How Lopez Obrador intends to deliver the cleanup is an open question. For all his opposition to politics as usual, he cut his political teeth in the PRI before founding his own party, Morena, in 2014, and he numbers many former party higher-ups among his closest advisers. Unlike in Brazil, where fearless police and prosecutors and an independent judiciary have driven the anti-graft campaign, in Mexico investigators and courts have too often been part of the problem.
Then there’s the caudillo’s instincts. In the populist tradition, Lopez Obrador prefers referendums to working through cumbersome institutions, like the supreme court. He has an old-school politician’s hostility toward civil society groups, which have been increasingly prominent in Latin American politics and are the wheelhouse of Mexico’s anti-corruption drive. To not just curb but eradicate corruption, as he has promised, he’ll have to strengthen Mexico’s wobbly institutions, hardly the tool of choice of Latin America’s caudillos.
One big doubt is what will become of Mexico’s energy policy, one of Latin America’s biggest turnaround stories. Lopez Obrador has vowed to scour contracts for potential graft — a possibly laudable move — but also to favor national companies and reevaluate concessions to private drillers and suppliers.
That could be a mistake. Outgoing President Enrique Pena Nieto may not be missed, but one thing he got right was energy reform. In 2013, with oil production declining, he pressed lawmakers to enact a sweeping energy reform that scrapped protectionism and welcomed private drillers. Foreign investment revived Mexican oil even as Argentina, Brazil, Ecuador and Venezuela saw their industries languish due to a costly spasm of renewed resource nationalism.
Fortunately for Mexico, the reforms were written into the national constitution, and so will be difficult to repeal, as energy analyst Francisco Monaldi has noted.
Risks still loom for Mexico, not least if the trade quarrels between the U. S. and China and Europe deepen.

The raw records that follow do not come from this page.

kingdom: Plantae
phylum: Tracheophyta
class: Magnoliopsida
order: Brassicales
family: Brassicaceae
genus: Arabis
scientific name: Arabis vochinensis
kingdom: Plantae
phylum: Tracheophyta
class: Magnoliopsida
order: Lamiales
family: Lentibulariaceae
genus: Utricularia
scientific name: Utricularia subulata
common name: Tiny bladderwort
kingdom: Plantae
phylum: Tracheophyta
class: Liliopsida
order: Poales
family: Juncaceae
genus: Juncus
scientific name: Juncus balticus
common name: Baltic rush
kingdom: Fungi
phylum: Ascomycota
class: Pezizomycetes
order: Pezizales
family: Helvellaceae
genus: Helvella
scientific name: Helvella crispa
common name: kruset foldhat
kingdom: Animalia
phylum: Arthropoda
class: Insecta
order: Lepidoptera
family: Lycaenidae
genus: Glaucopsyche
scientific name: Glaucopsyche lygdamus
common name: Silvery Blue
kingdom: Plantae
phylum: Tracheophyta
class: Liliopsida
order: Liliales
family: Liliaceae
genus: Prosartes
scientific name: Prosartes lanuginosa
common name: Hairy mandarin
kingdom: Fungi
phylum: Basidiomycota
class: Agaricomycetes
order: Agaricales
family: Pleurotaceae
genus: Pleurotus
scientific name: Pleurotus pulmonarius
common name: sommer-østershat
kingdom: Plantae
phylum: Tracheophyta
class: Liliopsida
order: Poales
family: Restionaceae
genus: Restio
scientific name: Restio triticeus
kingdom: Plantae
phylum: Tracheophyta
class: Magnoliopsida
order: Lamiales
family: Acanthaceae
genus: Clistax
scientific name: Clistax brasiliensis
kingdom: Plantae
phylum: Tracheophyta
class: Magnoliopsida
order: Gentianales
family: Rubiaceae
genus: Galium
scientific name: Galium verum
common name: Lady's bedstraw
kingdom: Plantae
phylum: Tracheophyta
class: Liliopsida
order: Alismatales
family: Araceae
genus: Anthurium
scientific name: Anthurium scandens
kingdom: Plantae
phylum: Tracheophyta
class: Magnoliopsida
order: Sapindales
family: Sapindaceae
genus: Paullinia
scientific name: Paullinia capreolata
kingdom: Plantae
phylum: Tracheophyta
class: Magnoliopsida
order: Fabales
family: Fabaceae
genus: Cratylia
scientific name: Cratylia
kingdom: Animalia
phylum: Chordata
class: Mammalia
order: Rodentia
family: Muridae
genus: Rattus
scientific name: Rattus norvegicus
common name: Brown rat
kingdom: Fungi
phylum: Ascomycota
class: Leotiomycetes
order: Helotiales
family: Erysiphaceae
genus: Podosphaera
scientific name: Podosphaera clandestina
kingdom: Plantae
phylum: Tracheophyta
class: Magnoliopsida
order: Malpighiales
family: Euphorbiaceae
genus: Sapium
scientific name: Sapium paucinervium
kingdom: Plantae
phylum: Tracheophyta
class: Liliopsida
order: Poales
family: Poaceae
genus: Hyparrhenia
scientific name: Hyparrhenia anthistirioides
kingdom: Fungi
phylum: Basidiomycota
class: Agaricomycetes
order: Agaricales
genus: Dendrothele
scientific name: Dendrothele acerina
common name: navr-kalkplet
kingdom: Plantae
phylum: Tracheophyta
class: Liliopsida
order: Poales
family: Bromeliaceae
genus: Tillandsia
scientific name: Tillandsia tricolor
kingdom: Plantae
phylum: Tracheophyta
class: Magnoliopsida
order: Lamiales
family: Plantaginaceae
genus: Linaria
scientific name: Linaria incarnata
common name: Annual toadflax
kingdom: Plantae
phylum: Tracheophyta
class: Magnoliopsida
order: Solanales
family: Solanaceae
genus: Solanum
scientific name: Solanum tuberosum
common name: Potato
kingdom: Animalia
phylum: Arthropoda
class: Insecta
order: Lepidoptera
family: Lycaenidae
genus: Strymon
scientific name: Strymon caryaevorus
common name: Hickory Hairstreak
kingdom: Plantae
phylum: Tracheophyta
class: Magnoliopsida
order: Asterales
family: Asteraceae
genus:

Those problems may lie beyond Lopez Obrador’s grasp, yet they leave him even less room for error, never mind populist adventure. “You can be somewhat fiscally responsible but still create microeconomic distortions by over regulating and trying to manage the market,” Ramos said. “Look at what happened to Brazil under Rousseff.”
The landmark election has delivered Mexico a charismatic leader with an overwhelming mandate to fight corruption and injustice. Doing all that and keeping Latin America’s second largest economy on track would be hard for any incoming president. That’s why what Mexico needs now is an omnivore.